[[ Exercise input open ]]

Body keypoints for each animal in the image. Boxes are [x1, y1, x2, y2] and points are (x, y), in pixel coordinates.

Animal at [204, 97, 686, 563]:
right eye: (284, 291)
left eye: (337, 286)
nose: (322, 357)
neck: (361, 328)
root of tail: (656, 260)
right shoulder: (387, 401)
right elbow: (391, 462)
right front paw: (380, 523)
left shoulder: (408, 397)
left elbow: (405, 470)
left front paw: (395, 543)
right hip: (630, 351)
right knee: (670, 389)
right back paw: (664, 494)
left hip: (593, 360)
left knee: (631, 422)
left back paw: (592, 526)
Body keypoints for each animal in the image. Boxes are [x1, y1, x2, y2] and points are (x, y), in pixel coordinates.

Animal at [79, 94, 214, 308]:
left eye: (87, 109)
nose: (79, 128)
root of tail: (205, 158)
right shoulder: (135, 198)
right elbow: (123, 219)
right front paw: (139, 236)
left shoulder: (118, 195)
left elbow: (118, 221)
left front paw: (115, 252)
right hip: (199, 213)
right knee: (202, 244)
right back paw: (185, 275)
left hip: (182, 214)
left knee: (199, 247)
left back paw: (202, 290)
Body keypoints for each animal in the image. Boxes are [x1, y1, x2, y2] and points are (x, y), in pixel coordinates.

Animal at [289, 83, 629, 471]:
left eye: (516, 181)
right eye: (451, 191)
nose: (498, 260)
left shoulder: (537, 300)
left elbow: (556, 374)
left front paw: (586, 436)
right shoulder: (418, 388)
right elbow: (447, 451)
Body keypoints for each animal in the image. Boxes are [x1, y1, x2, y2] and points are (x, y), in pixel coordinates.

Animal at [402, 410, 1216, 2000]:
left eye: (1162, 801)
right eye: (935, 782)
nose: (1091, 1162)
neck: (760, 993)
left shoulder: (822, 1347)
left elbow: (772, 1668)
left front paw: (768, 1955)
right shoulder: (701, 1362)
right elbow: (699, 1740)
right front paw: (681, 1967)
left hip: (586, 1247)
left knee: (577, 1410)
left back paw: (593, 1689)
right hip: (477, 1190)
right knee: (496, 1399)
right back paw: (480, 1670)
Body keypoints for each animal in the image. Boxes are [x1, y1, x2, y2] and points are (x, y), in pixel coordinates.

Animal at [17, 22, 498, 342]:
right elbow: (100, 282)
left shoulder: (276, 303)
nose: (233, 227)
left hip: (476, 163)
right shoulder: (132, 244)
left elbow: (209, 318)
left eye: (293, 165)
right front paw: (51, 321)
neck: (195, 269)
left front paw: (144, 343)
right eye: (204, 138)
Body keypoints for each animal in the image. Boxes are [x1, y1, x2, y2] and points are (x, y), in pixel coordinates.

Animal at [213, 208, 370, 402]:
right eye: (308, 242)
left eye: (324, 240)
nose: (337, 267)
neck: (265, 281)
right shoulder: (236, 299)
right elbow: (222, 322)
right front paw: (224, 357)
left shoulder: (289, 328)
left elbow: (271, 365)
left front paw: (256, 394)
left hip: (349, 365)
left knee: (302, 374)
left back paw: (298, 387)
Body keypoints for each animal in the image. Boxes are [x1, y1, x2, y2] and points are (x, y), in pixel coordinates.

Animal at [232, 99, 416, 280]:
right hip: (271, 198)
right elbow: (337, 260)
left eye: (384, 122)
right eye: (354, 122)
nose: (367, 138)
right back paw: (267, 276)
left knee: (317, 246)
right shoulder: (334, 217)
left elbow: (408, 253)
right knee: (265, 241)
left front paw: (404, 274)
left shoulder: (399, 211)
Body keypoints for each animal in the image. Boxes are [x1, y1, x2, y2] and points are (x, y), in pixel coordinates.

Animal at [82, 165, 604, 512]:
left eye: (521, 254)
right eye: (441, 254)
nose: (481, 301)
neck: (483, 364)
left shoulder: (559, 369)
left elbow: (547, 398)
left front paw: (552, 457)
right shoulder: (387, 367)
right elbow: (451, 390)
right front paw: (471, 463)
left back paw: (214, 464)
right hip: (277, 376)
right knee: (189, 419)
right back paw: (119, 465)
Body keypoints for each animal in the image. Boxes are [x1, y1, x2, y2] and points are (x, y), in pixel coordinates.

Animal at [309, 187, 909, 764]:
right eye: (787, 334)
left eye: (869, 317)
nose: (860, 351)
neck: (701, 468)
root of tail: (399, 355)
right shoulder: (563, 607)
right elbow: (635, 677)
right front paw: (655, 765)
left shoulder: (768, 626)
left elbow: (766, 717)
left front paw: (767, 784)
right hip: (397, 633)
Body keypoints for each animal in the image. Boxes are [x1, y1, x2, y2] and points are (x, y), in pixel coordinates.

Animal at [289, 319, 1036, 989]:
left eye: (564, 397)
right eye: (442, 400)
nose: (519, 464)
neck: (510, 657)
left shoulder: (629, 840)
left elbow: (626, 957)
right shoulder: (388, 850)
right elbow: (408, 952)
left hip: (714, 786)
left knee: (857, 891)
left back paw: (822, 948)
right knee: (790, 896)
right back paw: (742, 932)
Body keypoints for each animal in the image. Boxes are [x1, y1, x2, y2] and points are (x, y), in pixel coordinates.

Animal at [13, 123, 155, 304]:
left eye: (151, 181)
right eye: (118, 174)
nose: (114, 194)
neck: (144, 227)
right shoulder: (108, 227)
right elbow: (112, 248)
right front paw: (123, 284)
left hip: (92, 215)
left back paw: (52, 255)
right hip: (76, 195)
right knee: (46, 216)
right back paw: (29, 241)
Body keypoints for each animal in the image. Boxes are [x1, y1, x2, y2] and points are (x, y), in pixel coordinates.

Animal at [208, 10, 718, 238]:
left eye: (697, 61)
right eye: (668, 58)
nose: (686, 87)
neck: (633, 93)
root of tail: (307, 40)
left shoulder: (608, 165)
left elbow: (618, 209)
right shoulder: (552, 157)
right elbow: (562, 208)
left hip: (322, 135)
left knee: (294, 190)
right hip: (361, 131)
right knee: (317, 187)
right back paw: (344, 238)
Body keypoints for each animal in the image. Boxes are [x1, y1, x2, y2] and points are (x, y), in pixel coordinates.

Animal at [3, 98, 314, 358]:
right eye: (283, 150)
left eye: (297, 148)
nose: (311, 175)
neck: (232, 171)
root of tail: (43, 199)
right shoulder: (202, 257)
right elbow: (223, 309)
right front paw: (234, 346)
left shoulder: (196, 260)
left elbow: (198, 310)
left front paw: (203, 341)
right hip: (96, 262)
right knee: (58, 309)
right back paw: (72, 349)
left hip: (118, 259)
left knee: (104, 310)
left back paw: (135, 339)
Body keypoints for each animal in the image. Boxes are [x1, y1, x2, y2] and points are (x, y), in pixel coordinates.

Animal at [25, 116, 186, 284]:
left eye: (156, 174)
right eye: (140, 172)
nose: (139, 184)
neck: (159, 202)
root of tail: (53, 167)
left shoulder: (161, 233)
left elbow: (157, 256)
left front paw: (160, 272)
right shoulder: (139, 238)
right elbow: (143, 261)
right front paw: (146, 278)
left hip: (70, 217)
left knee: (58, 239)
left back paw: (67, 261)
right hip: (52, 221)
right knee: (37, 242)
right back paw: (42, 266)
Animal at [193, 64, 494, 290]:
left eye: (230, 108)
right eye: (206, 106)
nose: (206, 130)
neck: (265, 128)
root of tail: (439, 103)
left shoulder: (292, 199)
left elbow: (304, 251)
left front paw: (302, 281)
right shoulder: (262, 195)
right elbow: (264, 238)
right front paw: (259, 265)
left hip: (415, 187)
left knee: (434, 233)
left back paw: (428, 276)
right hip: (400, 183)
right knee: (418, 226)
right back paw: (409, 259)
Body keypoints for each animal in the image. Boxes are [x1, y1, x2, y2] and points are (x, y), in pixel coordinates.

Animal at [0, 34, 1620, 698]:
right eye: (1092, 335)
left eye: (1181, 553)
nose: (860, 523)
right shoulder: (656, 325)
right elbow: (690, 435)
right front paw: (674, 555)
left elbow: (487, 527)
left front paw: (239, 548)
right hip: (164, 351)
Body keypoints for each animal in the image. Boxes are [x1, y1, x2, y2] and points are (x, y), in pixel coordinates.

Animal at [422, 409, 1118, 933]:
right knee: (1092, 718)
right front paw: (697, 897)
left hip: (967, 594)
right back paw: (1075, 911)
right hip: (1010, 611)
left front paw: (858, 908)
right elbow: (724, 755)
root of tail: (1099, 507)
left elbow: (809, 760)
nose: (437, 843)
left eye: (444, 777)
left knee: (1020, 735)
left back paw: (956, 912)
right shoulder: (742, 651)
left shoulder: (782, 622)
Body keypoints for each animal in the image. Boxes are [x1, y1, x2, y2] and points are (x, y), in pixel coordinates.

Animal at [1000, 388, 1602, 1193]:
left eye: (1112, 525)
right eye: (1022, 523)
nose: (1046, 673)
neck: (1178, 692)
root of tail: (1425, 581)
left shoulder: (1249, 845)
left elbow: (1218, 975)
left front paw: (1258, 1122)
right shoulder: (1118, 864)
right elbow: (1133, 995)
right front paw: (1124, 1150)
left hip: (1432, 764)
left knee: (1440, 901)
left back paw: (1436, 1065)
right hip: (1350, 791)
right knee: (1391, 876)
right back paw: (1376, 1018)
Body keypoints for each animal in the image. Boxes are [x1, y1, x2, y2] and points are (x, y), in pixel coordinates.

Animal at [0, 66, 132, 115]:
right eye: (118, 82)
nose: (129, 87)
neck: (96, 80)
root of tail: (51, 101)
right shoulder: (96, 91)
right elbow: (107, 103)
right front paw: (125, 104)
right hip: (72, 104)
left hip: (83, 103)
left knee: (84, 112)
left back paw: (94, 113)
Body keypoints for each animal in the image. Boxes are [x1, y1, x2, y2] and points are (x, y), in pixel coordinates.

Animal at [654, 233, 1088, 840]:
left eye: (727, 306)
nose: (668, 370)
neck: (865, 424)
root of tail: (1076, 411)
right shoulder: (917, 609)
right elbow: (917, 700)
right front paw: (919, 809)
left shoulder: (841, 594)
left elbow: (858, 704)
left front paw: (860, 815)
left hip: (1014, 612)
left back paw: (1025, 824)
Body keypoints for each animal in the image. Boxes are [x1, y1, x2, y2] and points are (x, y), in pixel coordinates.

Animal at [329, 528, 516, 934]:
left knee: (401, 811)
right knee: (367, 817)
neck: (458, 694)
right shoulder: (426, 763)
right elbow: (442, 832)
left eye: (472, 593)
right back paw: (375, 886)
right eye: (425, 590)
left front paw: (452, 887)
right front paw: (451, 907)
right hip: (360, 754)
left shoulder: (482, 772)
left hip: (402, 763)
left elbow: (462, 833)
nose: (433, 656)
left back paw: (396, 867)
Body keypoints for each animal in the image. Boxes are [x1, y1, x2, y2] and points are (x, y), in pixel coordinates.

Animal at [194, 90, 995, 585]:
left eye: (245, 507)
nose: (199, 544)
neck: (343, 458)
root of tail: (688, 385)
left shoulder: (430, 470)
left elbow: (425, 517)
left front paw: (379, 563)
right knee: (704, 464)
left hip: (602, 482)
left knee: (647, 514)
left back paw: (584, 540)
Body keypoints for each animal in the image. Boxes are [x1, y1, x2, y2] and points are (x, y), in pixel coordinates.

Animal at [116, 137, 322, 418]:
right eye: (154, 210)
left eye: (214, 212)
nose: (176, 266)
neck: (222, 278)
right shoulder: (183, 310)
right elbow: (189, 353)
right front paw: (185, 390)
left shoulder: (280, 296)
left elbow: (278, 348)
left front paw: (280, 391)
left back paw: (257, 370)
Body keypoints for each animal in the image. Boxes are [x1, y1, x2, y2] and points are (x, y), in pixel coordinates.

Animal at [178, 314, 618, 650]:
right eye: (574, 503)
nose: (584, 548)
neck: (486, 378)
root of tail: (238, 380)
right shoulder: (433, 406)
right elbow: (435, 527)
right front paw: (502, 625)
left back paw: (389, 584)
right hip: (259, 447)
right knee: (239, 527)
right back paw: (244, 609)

[[ Exercise input closed ]]

Assigned task: Without changing anything, quote the lines from the top of the data to the line that contains "left front paw: (395, 543)", including that line.

Response to this exercise:
Body keypoints for each animal in the image. Boxes are [x1, y1, x2, y2] and points are (x, y), in pixel coordinates.

Animal at [204, 97, 686, 563]:
right eye: (284, 291)
left eye: (337, 286)
nose: (322, 357)
neck: (361, 328)
root of tail: (656, 260)
right shoulder: (387, 401)
right elbow: (391, 462)
right front paw: (380, 523)
left shoulder: (408, 397)
left elbow: (405, 470)
left front paw: (395, 543)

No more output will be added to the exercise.